You can get very mechanical in scoring an image. Ask any art student. If you want to or if your instructor or audience wants to. For example "fits rule of thirds?" yes is a point to common attraction, no is a point to unexpected at the risk of outsider-ness. You can do that in color, composition, recognizing objects and fitting that to memes or associations or non-associations. Too many points in "unexpected" is meta points in "unpleasant chaos" and so a strong downgrade in common attraction. You can match all this to images in the library (see how copyright or song recognition operates in the music category) and get out of that some kind of familiarity vs edge score (where too much edge goes against common attraction.)

I would expect you could get better than most humans at recognizing shapes in an image and drawing associations from that. Such associations are a plus in unexpected / surprise if they are rare in the culture or a plus in common attraction is they are common.

After that, to be cynic about it, you can randomize and second guess yourself so your audience doesn't catch on the 1st level mimicry.

Creativity is not normally used as an absolute with a unique measure.
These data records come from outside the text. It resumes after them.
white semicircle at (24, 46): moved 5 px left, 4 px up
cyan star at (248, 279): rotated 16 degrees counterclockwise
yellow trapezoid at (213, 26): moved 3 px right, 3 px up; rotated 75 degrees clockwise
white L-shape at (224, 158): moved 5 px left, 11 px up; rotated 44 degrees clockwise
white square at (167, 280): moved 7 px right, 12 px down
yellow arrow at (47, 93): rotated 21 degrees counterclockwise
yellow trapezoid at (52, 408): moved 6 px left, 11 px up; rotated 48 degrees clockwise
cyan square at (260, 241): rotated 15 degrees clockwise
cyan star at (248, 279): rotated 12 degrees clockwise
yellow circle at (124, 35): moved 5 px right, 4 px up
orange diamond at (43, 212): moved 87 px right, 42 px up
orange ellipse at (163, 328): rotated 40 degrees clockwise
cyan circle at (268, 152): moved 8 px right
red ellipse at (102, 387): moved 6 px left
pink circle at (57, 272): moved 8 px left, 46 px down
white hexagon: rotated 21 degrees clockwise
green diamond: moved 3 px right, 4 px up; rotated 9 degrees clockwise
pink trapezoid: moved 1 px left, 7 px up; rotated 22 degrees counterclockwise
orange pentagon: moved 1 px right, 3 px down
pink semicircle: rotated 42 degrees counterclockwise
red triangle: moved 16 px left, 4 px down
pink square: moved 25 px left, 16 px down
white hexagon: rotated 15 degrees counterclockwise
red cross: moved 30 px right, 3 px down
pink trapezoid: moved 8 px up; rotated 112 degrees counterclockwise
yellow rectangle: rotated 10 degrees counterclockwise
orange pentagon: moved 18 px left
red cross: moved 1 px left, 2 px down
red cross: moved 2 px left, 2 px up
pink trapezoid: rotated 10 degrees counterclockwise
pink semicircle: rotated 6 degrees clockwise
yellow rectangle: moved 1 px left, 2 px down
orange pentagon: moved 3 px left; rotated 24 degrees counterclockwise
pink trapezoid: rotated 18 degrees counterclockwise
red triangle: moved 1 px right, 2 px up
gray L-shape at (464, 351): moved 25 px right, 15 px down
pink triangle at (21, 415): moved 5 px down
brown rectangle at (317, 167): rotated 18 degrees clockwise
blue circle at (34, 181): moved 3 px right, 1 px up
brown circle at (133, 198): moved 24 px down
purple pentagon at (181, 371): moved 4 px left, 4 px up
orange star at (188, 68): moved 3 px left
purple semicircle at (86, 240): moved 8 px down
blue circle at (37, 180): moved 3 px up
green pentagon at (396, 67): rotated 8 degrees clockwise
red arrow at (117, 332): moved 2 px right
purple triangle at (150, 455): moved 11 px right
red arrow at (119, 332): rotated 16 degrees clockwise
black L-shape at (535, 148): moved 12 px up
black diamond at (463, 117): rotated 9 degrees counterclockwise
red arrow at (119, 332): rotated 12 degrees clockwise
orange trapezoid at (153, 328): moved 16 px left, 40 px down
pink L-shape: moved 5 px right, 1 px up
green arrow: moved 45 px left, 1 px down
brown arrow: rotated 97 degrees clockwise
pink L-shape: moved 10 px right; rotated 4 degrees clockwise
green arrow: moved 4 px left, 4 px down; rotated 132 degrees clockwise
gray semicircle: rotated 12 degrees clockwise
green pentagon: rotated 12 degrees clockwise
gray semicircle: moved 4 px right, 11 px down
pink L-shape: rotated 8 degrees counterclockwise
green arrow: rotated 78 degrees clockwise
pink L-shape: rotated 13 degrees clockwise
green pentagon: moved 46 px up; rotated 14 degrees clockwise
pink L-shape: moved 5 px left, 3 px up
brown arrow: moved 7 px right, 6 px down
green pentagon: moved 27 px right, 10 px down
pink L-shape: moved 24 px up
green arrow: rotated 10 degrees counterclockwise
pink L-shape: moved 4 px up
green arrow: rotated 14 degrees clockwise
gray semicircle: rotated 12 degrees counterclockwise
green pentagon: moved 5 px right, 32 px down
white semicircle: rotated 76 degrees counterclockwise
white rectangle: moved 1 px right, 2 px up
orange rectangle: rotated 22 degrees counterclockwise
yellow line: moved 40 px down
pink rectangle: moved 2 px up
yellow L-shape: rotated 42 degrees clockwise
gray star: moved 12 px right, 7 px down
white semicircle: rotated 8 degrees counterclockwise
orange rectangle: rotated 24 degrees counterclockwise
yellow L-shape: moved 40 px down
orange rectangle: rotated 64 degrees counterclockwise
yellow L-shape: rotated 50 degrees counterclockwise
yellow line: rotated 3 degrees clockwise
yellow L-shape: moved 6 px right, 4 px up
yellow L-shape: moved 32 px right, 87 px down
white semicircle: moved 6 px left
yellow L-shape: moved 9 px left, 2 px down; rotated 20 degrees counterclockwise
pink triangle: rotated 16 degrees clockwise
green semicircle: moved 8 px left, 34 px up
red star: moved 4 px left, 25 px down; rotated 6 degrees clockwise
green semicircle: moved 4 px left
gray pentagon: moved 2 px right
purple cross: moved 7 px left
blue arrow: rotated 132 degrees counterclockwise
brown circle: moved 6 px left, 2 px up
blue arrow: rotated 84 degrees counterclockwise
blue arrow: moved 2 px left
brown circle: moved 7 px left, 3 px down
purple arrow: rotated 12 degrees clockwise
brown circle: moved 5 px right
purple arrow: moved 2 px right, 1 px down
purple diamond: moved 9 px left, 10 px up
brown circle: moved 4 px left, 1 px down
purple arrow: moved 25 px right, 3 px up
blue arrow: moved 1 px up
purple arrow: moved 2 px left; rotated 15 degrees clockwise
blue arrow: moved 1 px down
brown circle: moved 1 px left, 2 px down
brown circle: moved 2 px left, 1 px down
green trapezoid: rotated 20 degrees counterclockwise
It's not "length". And you only need to please part of the audience to be successful - sometimes a very small part, some of which loves surprise and some hates it, etc. Someone elsewhere objected on the grounds that creativity or attractiveness is culture based - yeah so? if you were to please much of just one whole culture, you would have an insane hit on your hands.

Sounds feasible to me.

creer|1 year ago

It's still reasonning based on pattern matching, which should go only so far. But "only so far" could be plenty for lots of applications.

researchers|1 year ago

Tuning for qualitative outcomes is pretty much solved via RLHF/DPO (what this post calls "preference tuning"). Right?